Data records
◇ ◇ ◇

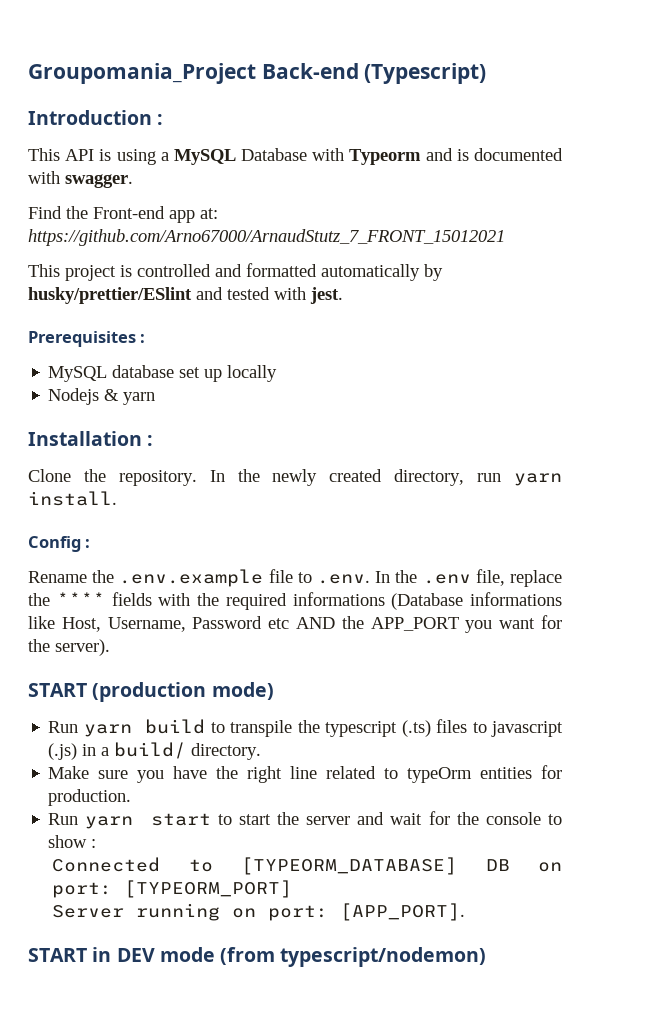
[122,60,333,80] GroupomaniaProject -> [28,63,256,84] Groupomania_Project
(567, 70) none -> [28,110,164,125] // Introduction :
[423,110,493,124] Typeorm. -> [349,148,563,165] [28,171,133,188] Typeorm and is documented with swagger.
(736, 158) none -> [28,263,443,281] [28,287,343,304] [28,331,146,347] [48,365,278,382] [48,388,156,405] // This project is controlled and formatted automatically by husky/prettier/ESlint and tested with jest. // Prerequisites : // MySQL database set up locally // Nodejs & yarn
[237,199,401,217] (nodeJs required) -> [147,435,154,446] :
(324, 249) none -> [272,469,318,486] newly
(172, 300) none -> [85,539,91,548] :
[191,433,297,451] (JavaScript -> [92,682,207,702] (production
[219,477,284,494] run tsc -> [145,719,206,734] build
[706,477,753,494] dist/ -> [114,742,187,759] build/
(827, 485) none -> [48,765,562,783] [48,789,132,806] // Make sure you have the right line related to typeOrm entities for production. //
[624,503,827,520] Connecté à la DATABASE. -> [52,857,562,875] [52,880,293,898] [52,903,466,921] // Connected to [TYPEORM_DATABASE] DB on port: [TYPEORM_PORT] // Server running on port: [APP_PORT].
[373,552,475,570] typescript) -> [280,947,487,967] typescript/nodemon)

◇ ◇ ◇

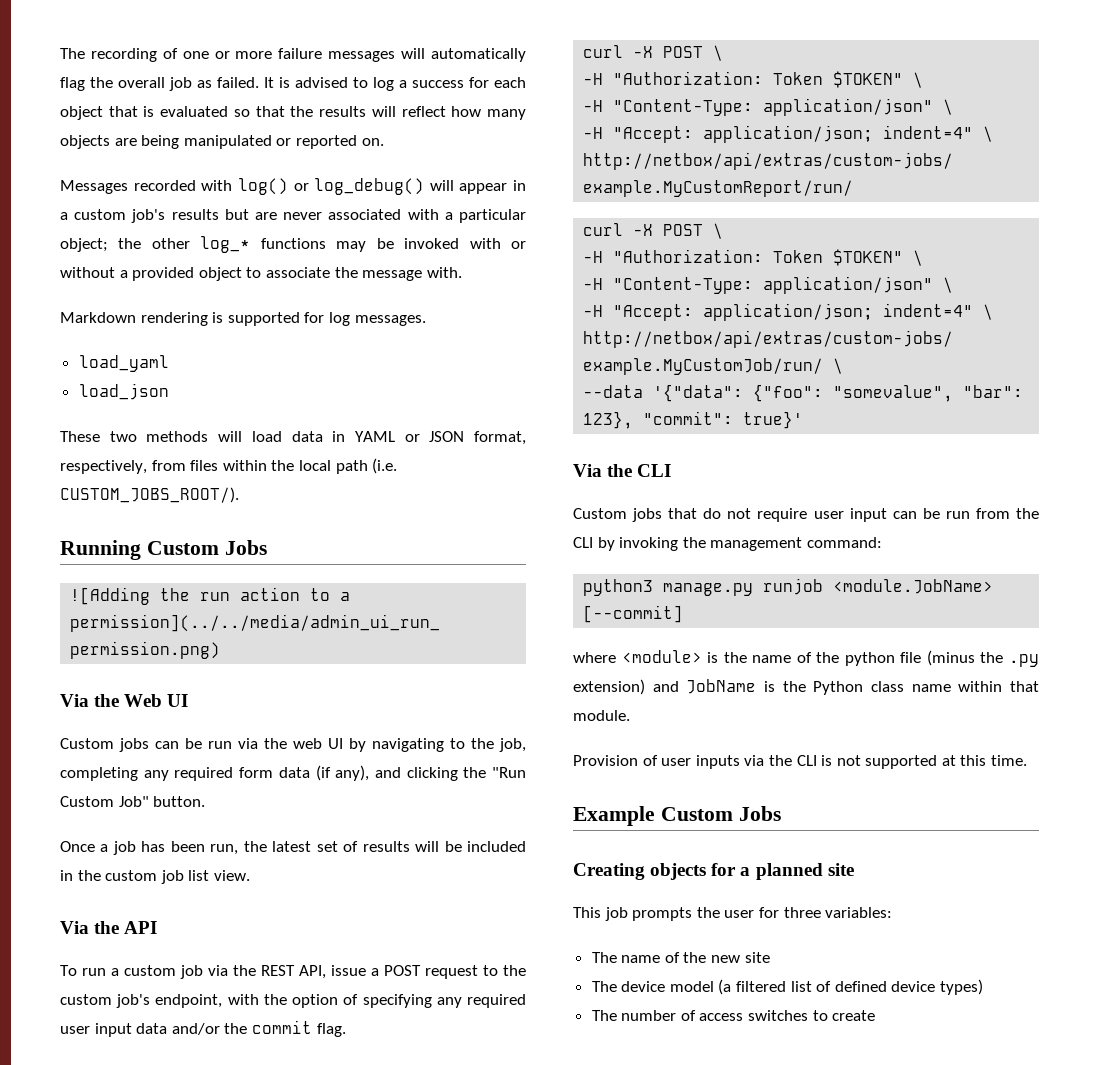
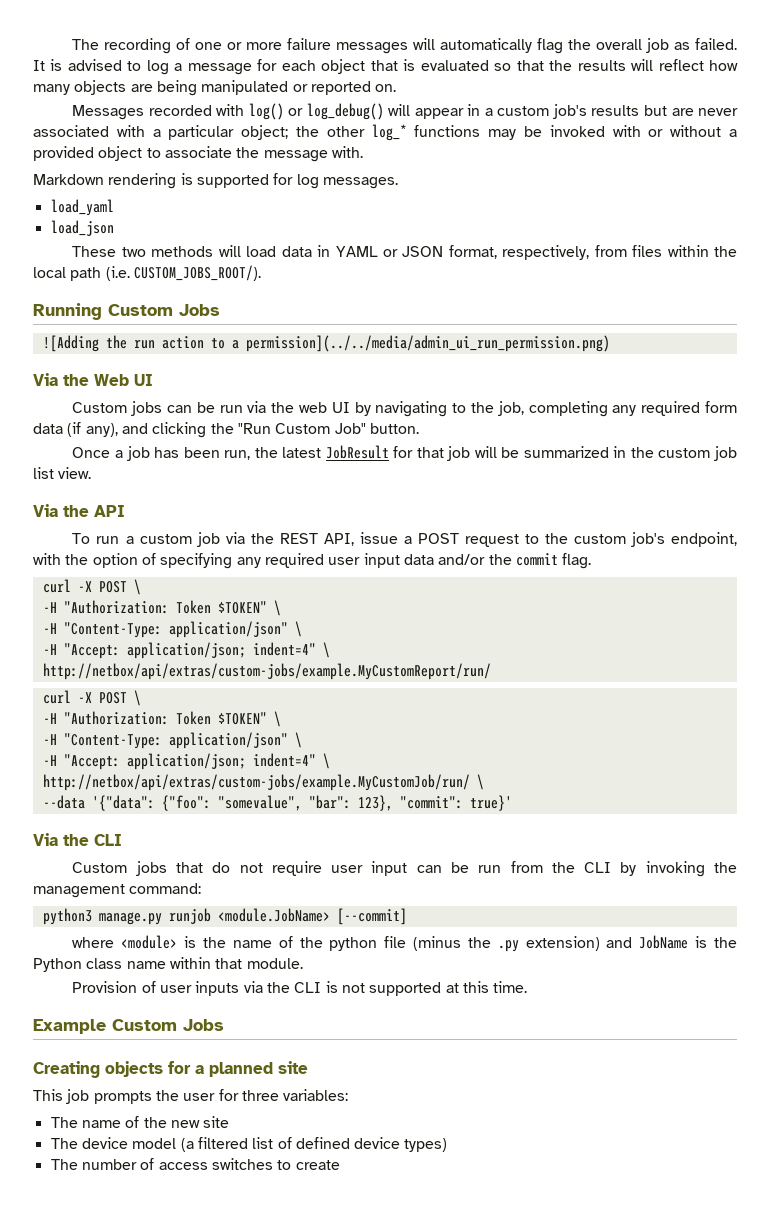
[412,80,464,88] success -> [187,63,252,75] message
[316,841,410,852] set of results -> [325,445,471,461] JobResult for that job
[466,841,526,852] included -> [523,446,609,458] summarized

◇ ◇ ◇

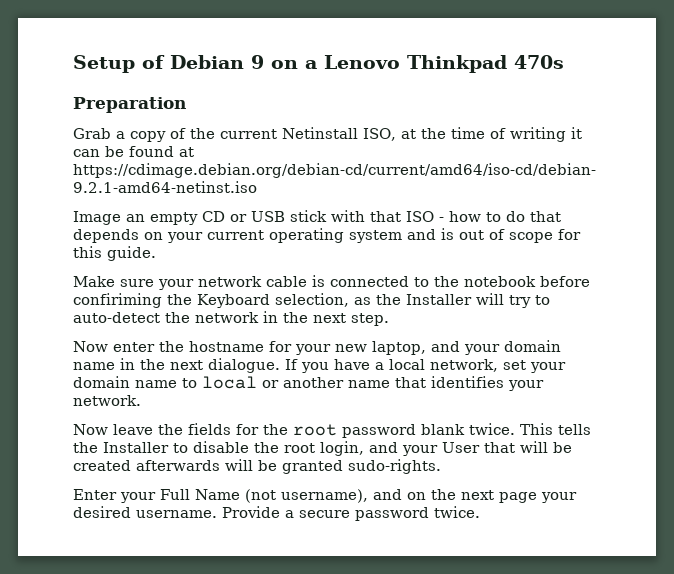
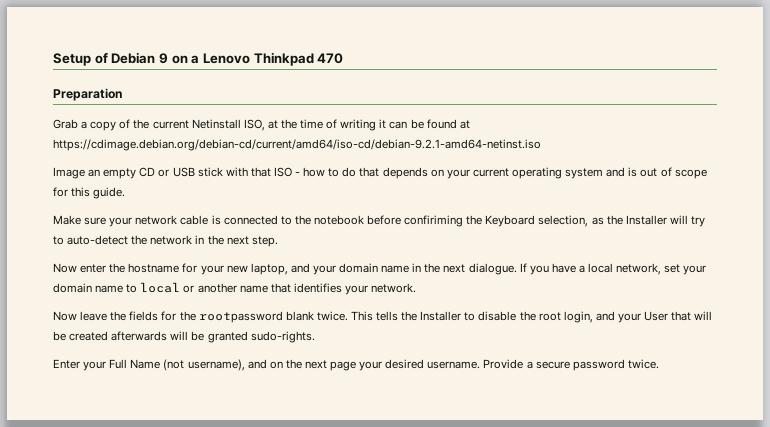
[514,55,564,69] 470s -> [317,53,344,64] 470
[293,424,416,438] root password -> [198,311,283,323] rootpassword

◇ ◇ ◇

Problem
Using the records, report how many lines contain the word "none", adding no other text.

Final answer
5